◆ The data:
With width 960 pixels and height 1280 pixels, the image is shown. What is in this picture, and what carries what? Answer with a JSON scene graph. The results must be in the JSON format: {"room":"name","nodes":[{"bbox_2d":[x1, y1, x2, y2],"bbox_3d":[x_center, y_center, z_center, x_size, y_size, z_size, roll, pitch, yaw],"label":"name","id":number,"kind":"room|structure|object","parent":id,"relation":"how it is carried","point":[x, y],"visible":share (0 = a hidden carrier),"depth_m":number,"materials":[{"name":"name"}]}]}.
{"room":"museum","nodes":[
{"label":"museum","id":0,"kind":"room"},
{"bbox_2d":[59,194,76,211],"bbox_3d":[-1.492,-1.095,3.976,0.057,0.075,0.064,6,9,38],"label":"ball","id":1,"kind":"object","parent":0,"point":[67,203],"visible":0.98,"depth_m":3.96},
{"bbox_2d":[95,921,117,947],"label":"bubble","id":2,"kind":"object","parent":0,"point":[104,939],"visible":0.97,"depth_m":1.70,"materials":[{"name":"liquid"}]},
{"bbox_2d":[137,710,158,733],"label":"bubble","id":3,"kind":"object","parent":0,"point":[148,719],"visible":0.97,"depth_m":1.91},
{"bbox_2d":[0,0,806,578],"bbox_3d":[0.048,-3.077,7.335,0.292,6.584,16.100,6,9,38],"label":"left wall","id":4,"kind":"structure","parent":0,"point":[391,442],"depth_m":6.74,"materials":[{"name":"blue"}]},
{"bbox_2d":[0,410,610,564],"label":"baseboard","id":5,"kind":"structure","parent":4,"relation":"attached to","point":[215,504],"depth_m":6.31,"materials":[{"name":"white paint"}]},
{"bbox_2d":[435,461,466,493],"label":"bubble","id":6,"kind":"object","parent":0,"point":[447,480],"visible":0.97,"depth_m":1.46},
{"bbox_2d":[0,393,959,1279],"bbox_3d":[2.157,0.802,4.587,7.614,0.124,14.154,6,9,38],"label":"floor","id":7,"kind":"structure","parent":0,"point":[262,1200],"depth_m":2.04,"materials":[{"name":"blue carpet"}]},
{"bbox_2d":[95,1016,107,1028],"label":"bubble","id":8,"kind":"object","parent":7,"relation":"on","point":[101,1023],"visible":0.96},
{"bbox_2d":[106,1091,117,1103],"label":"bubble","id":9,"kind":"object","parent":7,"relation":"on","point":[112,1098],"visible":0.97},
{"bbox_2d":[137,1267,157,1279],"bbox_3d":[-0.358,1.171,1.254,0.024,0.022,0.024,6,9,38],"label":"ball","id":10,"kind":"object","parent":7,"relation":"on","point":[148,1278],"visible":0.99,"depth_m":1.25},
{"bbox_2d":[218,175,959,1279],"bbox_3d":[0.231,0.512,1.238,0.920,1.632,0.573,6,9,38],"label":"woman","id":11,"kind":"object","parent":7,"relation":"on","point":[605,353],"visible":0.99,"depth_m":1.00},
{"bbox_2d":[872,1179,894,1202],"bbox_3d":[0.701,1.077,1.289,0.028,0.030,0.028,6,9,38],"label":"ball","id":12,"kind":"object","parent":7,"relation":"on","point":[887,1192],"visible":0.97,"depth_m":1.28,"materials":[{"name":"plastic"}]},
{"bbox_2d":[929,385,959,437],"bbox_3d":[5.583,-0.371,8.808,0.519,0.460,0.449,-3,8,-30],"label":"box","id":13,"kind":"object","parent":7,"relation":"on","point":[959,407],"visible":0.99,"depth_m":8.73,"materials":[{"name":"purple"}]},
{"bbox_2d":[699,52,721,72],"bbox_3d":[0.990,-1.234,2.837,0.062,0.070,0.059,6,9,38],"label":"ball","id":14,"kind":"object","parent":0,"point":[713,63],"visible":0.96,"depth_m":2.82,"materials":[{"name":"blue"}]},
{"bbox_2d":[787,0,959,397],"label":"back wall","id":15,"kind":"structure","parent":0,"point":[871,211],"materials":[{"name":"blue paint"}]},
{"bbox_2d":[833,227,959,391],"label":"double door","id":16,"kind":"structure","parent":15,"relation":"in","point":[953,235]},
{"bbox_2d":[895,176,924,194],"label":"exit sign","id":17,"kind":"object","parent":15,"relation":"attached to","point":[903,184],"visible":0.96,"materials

◆ Description of the task:
Reproduce the full listing above, character for character.

◆ Written response:
With width 960 pixels and height 1280 pixels, the image is shown. What is in this picture, and what carries what? Answer with a JSON scene graph. The results must be in the JSON format: {"room":"name","nodes":[{"bbox_2d":[x1, y1, x2, y2],"bbox_3d":[x_center, y_center, z_center, x_size, y_size, z_size, roll, pitch, yaw],"label":"name","id":number,"kind":"room|structure|object","parent":id,"relation":"how it is carried","point":[x, y],"visible":share (0 = a hidden carrier),"depth_m":number,"materials":[{"name":"name"}]}]}.
{"room":"museum","nodes":[
{"label":"museum","id":0,"kind":"room"},
{"bbox_2d":[59,194,76,211],"bbox_3d":[-1.492,-1.095,3.976,0.057,0.075,0.064,6,9,38],"label":"ball","id":1,"kind":"object","parent":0,"point":[67,203],"visible":0.98,"depth_m":3.96},
{"bbox_2d":[95,921,117,947],"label":"bubble","id":2,"kind":"object","parent":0,"point":[104,939],"visible":0.97,"depth_m":1.70,"materials":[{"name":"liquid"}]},
{"bbox_2d":[137,710,158,733],"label":"bubble","id":3,"kind":"object","parent":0,"point":[148,719],"visible":0.97,"depth_m":1.91},
{"bbox_2d":[0,0,806,578],"bbox_3d":[0.048,-3.077,7.335,0.292,6.584,16.100,6,9,38],"label":"left wall","id":4,"kind":"structure","parent":0,"point":[391,442],"depth_m":6.74,"materials":[{"name":"blue"}]},
{"bbox_2d":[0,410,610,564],"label":"baseboard","id":5,"kind":"structure","parent":4,"relation":"attached to","point":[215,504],"depth_m":6.31,"materials":[{"name":"white paint"}]},
{"bbox_2d":[435,461,466,493],"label":"bubble","id":6,"kind":"object","parent":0,"point":[447,480],"visible":0.97,"depth_m":1.46},
{"bbox_2d":[0,393,959,1279],"bbox_3d":[2.157,0.802,4.587,7.614,0.124,14.154,6,9,38],"label":"floor","id":7,"kind":"structure","parent":0,"point":[262,1200],"depth_m":2.04,"materials":[{"name":"blue carpet"}]},
{"bbox_2d":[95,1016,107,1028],"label":"bubble","id":8,"kind":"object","parent":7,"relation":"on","point":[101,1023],"visible":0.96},
{"bbox_2d":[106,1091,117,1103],"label":"bubble","id":9,"kind":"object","parent":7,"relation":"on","point":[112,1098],"visible":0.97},
{"bbox_2d":[137,1267,157,1279],"bbox_3d":[-0.358,1.171,1.254,0.024,0.022,0.024,6,9,38],"label":"ball","id":10,"kind":"object","parent":7,"relation":"on","point":[148,1278],"visible":0.99,"depth_m":1.25},
{"bbox_2d":[218,175,959,1279],"bbox_3d":[0.231,0.512,1.238,0.920,1.632,0.573,6,9,38],"label":"woman","id":11,"kind":"object","parent":7,"relation":"on","point":[605,353],"visible":0.99,"depth_m":1.00},
{"bbox_2d":[872,1179,894,1202],"bbox_3d":[0.701,1.077,1.289,0.028,0.030,0.028,6,9,38],"label":"ball","id":12,"kind":"object","parent":7,"relation":"on","point":[887,1192],"visible":0.97,"depth_m":1.28,"materials":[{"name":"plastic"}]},
{"bbox_2d":[929,385,959,437],"bbox_3d":[5.583,-0.371,8.808,0.519,0.460,0.449,-3,8,-30],"label":"box","id":13,"kind":"object","parent":7,"relation":"on","point":[959,407],"visible":0.99,"depth_m":8.73,"materials":[{"name":"purple"}]},
{"bbox_2d":[699,52,721,72],"bbox_3d":[0.990,-1.234,2.837,0.062,0.070,0.059,6,9,38],"label":"ball","id":14,"kind":"object","parent":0,"point":[713,63],"visible":0.96,"depth_m":2.82,"materials":[{"name":"blue"}]},
{"bbox_2d":[787,0,959,397],"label":"back wall","id":15,"kind":"structure","parent":0,"point":[871,211],"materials":[{"name":"blue paint"}]},
{"bbox_2d":[833,227,959,391],"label":"double door","id":16,"kind":"structure","parent":15,"relation":"in","point":[953,235]},
{"bbox_2d":[895,176,924,194],"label":"exit sign","id":17,"kind":"object","parent":15,"relation":"attached to","point":[903,184],"visible":0.96,"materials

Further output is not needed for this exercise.